§ **Selected excerpt**

---------------

EP0281350B1

EP0281350B1 - Paper resistant to photocopying and/or transmission by telefacsimile

Info

Publication number: EP0281350B1
Application number: EP88301745A
Authority: EP
Inventors: Ashavir Gundjian
Original assignee: Nocopi International Inc
Current assignee: Nocopi International Inc
Priority date: 1987-02-27
Filing date: 1988-02-29
Publication date: 1993-07-07
Anticipated expiration: 2008-02-29
Also published as: JPS63314583A; DE3882155D1; EP0281350A1; GB8704664D0; ATE91352T1; JP2724148B2; DE3882155T2; CA1320981C; US4867481A

Abstract

Paper is provided with resistance to photocopying or tran smission by telefacsimile by spatial spectral modulation of the paper reflectance at a specific single or preferably multiple frequencies. Such paper has a coloured pattern of at least two colours repeating in at least one dimension of a face of a paper with at least one frequency in the range of from about 0.5 to about 50 times per cm. The colours contrast with black or similar dark colour to permit black or similar dark coloured information to be visibly readable when applied to the coloured pattern. The colours also cooperate with such information to provide a document resistant to photocopying and transmission by telefacsimile.

Description

This invention relates to copy-proof security paper, that is to say paper which, when carrying information in a conventional black or similar dark colour, cannot be readily photocopied or transmitted by telefacsimile in a visually readable manner.
The present day availability of improved photocopiers has increased the problem of rendering documents or portions thereof resistant to photocopying in a readable manner. Anti-photocopying paper which is successful in preventing visually readable photocopying by most present day photocopiers is described in U.S. Patents 4,522,429 and 4,632,429.
U.S. Patent 4,522,429 teaches the use of anti-photocopying paper having a colour with a reflection spectral response of less than about 10% for light with a wavelength below about 600 millimicrons and yet which is sufficiently visually contrasting with information, when such information is typed thereon or otherwise applied thereto, to enable such information to be read by the human eye when the paper is viewed under white light.
U.S. Patent 4,632,429 teaches the use of anti-photocopying paper with a front face having a colour with a reflection spectral response which is effectively zero for light with a wavelength below about 625 millimicrons and less than about 1% up to about 1,000 millimicrons so as to render the paper substantially incapable of being photocopied in an information readable manner, after substantially non-translucent information has been typed or otherwise applied to the front face, the paper being capable of transmitting visible light from a rear face to the front face to cause sufficient contrast between the substantially non-translucent information and the transmitted light to enable the information to be read by a human eye viewing the front face of the paper when visible light is transmitted through the paper from the rear face to the front face thereof.

---------------

§ **Activity 1**
Extract from the records the part that opens with the line containing "If you are using" and closes with the line containing "### OSX and Linux", reproducing those lines exactly.
The patent text and the records are unrelated material.

---------------

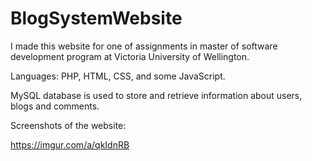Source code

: # BlogSystemWebsite

I made this website for one of assignments in master of software development program at Victoria University of Wellington.

Languages: PHP, HTML, CSS, and some JavaScript.

MySQL database is used to store and retrieve information about users, blogs and comments.

Screenshots of the website:

https://imgur.com/a/qkIdnRB

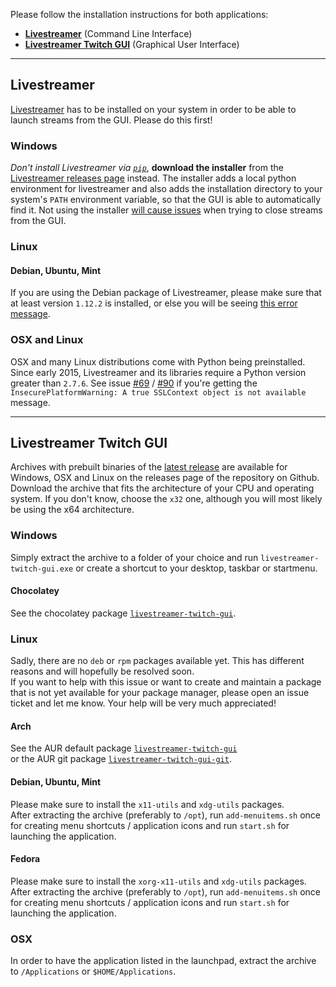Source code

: Please follow the installation instructions for both applications:

- [__Livestreamer__](#livestreamer) (Command Line Interface)  
- [__Livestreamer Twitch GUI__](#livestreamer-twitch-gui) (Graphical User Interface)

---

## Livestreamer

[Livestreamer](http://docs.livestreamer.io/install.html) has to be installed on your system in order to be able to launch streams from the GUI. Please do this first!

### Windows

*Don't install Livestreamer via [`pip`](https://pip.pypa.io/en/stable/)*, **download the installer** from the [Livestreamer releases page](https://github.com/chrippa/livestreamer/releases) instead. The installer adds a local python environment for livestreamer and also adds the installation directory to your system's `PATH` environment variable, so that the GUI is able to automatically find it. Not using the installer [will cause issues](https://github.com/bastimeyer/livestreamer-twitch-gui/issues/264#issuecomment-229381516) when trying to close streams from the GUI.

### Linux

#### Debian, Ubuntu, Mint

If you are using the Debian package of Livestreamer, please make sure that at least version `1.12.2` is installed, or else you will be seeing [this error message](https://github.com/bastimeyer/livestreamer-twitch-gui/issues/78).

### OSX and Linux

OSX and many Linux distributions come with Python being preinstalled. Since early 2015, Livestreamer and its libraries require a Python version greater than `2.7.6`. See issue [#69](https://github.com/bastimeyer/livestreamer-twitch-gui/issues/69) / [#90](https://github.com/bastimeyer/livestreamer-twitch-gui/issues/90) if you're getting the `InsecurePlatformWarning: A true SSLContext object is not available` message.

---

## Livestreamer Twitch GUI

Archives with prebuilt binaries of the [latest release](https://github.com/bastimeyer/livestreamer-twitch-gui/releases) are available for Windows, OSX and Linux on the releases page of the repository on Github. Download the archive that fits the architecture of your CPU and operating system. If you don't know, choose the `x32` one, although you will most likely be using the x64 architecture.

### Windows

Simply extract the archive to a folder of your choice and run `livestreamer-twitch-gui.exe` or create a shortcut to your desktop, taskbar or startmenu.

#### Chocolatey

See the chocolatey package [`livestreamer-twitch-gui`](https://chocolatey.org/packages/livestreamer-twitch-gui).

### Linux

Sadly, there are no `deb` or `rpm` packages available yet. This has different reasons and will hopefully be resolved soon.  
If you want to help with this issue or want to create and maintain a package that is not yet available for your package manager, please open an issue ticket and let me know. Your help will be very much appreciated!

#### Arch

See the AUR default package [`livestreamer-twitch-gui`](https://aur.archlinux.org/packages/livestreamer-twitch-gui/)  
or the AUR git package [`livestreamer-twitch-gui-git`](https://aur.archlinux.org/packages/livestreamer-twitch-gui-git/).

#### Debian, Ubuntu, Mint

Please make sure to install the `x11-utils` and `xdg-utils` packages.  
After extracting the archive (preferably to `/opt`), run `add-menuitems.sh` once for creating menu shortcuts / application icons and run `start.sh` for launching the application.

#### Fedora

Please make sure to install the `xorg-x11-utils` and `xdg-utils` packages.  
After extracting the archive (preferably to `/opt`), run `add-menuitems.sh` once for creating menu shortcuts /  application icons and run `start.sh` for launching the application.

### OSX

In order to have the application listed in the launchpad, extract the archive to `/Applications` or `$HOME/Applications`.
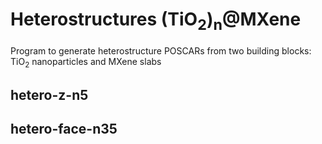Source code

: # Heterostructures (TiO<sub>2</sub>)<sub>n</sub>@MXene
Program to generate heterostructure POSCARs from two building blocks: TiO<sub>2</sub> nanoparticles and MXene slabs

## hetero-z-n5

## hetero-face-n35
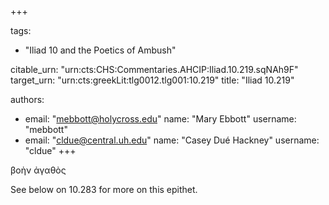 +++

tags:
- "Iliad 10 and the Poetics of Ambush"

citable_urn: "urn:cts:CHS:Commentaries.AHCIP:Iliad.10.219.sqNAh9F"
target_urn: "urn:cts:greekLit:tlg0012.tlg001:10.219"
title: "Iliad 10.219"

authors:
- email: "mebbott@holycross.edu"
  name: "Mary Ebbott"
  username: "mebbott"
- email: "cldue@central.uh.edu"
  name: "Casey Dué Hackney"
  username: "cldue"
+++

<p>βοὴν ἀγαθὸς</p><p>See below on 10.283 for more on this epithet.   </p>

---------------

§ **Activity 2**
Copy from the patent text the part that opens with the words containing "The present day" and closes with "4,522,429 and 4,632,429.", word for word.

§ **Answer area 1**
If you are using the Debian package of Livestreamer, please make sure that at least version `1.12.2` is installed, or else you will be seeing [this error message](https://github.com/bastimeyer/livestreamer-twitch-gui/issues/78).

### OSX and Linux

§ **Answer area 2**
The present day availability of improved photocopiers has increased the problem of rendering documents or portions thereof resistant to photocopying in a readable manner. Anti-photocopying paper which is successful in preventing visually readable photocopying by most present day photocopiers is described in U.S. Patents 4,522,429 and 4,632,429.